:: Given records
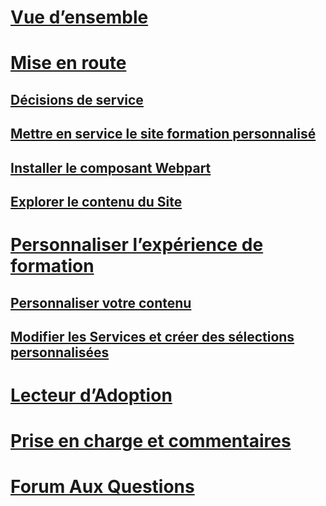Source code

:# [Vue d’ensemble](index.md)
# [Mise en route](prereqs.md)
## [Décisions de service](servicedecisions.md)
## [Mettre en service le site formation personnalisé](installsitepackage.md)
## [Installer le composant Webpart](installwebpart.md)
## [Explorer le contenu du Site](sitecontent.md)
# [Personnaliser l’expérience de formation](customization.md)
## [Personnaliser votre contenu](sitecontent.md)
## [Modifier les Services et créer des sélections personnalisées](customplaylist.md)
# [Lecteur d’Adoption](driveadoption.md)
# [Prise en charge et commentaires](feedback.md)
# [Forum Aux Questions](faq.md)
::::
### Assignment
Please reproduce the entries above with "site-content.md" substituted for every instance of "sitecontent.md" and nothing else altered, omitting the pictures.

### Answer section
Source code

:# [Vue d’ensemble](index.md)
# [Mise en route](prereqs.md)
## [Décisions de service](servicedecisions.md)
## [Mettre en service le site formation personnalisé](installsitepackage.md)
## [Installer le composant Webpart](installwebpart.md)
## [Explorer le contenu du Site](site-content.md)
# [Personnaliser l’expérience de formation](customization.md)
## [Personnaliser votre contenu](site-content.md)
## [Modifier les Services et créer des sélections personnalisées](customplaylist.md)
# [Lecteur d’Adoption](driveadoption.md)
# [Prise en charge et commentaires](feedback.md)
# [Forum Aux Questions](faq.md)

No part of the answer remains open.